INC-156797 · Issue 618991
Property check handling updated for Ajax requestor
Resolved in Pega Version 8.6
SECU0001 alerts were seen when submitting a case in the interaction portal. Logging indicated the errors were related to the 'pxRequestor.pyLatitude' and 'pxRequestor.pyLongitude' properties which are included in an Ajax request when they exist in the DOM and the 'pyGeolocationTrackingIsEnabled' when rule is true. The error was traced to a condition where a new thread request results in an unexpected property check that encounters a clipboard which doesn't have any pages created for that thread. To resolve this, the 'pxRequestor.pyLatitude' and 'pxRequestor.pyLongitude' properties have been added to an allow list to handle the unexpected properties check.
INC-158489 · Issue 623452
Captcha control updated to support ClientValidation
Resolved in Pega Version 8.6
The required checkbox for the pzCaptcha control was not working when using a custom configuration, allowing a case to be submitted with a blank captcha even when the required parameter was selected on control. This was traced to a required parameter not being correctly populated to the pzCaptcha control, and has been resolved by adding ClientValidation into the pzCaptcha control so that if a required parameter is selected on the control it will be applied during case execution.
INC-160024 · Issue 625831
Deprecated authentication methods removed
Resolved in Pega Version 8.6
After upgrade, attempting to trigger the Pega hosted API externally through Post Man resulted in the exception "The method getAuthenticationService() is undefined for the type OAuth2AccessTokenValidation". This was traced to the use of references to the methods getAuthenticationService() and getAuthenticationServiceType(), which are not in use from v8.5 onwards in pzOAuth2AuthenticationActivity and have now been removed. For OAuth2 authentication, the service package should use authentication type as OAuth2; the system will then take care of validating the token and establishing the operator context.
INC-161660 · Issue 633032
Authorization token handling and cleanup improved
Resolved in Pega Version 8.6
When using a mobile app configured with default authentication, clicking on the "Trouble logging in?" link opened a new window and displayed the message "please contact your system administrator" along with the error "Only authenticated client may start this activity: RULE-OBJ-ACTIVITY CODE-SECURITY PZGETAUTHORIZATIONCODE". This has been resolved. In addition, the OAuth token generation and handling has been improved, and the purge agent has been updated to accept a DSS setting for the max number of expired records to purge each time it is run. The default value is 5000.

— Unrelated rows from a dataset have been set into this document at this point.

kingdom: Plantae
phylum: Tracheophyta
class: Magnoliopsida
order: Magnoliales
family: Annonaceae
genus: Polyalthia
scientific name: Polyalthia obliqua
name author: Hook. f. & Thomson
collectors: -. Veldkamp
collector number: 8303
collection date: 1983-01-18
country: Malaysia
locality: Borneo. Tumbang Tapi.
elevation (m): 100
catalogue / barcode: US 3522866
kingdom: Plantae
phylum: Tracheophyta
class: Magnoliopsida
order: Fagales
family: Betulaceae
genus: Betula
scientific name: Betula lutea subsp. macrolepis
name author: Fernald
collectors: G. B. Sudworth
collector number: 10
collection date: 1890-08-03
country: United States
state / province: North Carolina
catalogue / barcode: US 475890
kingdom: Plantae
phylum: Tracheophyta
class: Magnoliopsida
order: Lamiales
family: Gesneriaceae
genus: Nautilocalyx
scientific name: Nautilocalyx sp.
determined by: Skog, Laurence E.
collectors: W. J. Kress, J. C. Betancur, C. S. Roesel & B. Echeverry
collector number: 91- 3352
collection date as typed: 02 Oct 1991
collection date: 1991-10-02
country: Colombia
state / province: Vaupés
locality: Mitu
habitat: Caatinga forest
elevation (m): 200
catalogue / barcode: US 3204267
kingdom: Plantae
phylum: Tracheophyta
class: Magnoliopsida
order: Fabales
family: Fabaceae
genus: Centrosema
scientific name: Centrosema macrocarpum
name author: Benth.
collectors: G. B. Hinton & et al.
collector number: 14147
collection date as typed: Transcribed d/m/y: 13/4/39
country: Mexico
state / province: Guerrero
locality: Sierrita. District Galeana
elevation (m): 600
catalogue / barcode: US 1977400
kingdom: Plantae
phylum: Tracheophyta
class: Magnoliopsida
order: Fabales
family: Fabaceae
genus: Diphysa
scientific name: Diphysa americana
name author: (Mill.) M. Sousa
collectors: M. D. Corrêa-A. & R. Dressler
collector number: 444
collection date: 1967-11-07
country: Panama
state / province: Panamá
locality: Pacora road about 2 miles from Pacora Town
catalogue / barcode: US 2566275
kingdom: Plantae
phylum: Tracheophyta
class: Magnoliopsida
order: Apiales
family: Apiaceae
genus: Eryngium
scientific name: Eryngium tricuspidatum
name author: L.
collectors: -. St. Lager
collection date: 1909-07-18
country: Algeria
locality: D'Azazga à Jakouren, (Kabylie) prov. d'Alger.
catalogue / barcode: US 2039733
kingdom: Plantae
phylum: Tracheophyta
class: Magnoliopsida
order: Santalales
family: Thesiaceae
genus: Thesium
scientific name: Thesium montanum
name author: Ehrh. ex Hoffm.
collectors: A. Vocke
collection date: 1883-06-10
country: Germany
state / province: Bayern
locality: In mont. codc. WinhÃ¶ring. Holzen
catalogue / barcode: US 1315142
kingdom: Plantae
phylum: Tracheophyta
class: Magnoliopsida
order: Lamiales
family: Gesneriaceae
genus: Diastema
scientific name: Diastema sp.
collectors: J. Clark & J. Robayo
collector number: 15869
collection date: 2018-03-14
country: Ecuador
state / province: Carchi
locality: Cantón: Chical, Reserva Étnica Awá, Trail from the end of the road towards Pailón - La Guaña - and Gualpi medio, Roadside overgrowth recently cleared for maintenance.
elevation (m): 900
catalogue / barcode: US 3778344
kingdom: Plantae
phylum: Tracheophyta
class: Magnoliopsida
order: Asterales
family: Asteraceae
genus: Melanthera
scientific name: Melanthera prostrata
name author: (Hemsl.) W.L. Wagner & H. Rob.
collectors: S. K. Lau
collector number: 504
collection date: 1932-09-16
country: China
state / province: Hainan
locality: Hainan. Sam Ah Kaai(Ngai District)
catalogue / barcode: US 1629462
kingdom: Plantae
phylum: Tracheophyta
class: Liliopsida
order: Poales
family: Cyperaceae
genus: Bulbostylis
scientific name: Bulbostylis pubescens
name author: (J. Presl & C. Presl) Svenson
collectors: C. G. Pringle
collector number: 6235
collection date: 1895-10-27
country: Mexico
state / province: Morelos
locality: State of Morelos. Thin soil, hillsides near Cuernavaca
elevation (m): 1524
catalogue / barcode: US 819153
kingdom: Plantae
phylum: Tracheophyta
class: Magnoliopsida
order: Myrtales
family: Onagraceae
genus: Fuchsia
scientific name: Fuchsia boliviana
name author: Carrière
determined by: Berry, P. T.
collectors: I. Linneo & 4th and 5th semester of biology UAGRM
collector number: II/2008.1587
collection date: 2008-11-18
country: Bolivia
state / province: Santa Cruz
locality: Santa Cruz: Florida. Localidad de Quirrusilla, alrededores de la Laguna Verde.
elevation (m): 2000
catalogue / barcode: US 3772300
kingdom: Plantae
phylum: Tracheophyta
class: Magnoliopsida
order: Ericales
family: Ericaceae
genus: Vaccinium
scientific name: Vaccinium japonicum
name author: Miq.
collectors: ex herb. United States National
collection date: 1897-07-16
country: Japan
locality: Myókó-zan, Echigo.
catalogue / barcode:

SR-SR-D79737 · Issue 602304
Improvements for Report Definition OperatorID filtering
Resolved in Pega Version 8.6
Report Definition filters were not working as expected when data from the OperatorID page was used and authentication was enabled. This was traced to the OperatorID page not being correctly populated. To resolve this, the authentication logic has been modified to always create the OperatorID page at requestor level, and the HTTP API layer has been updated to remove the thread level OperatorID page if exists. In addition, an enhancement has been added for improved debugging on log appenders provided by log4j which allows log filtering based on the requestor and thread for a given appender at a specific log level.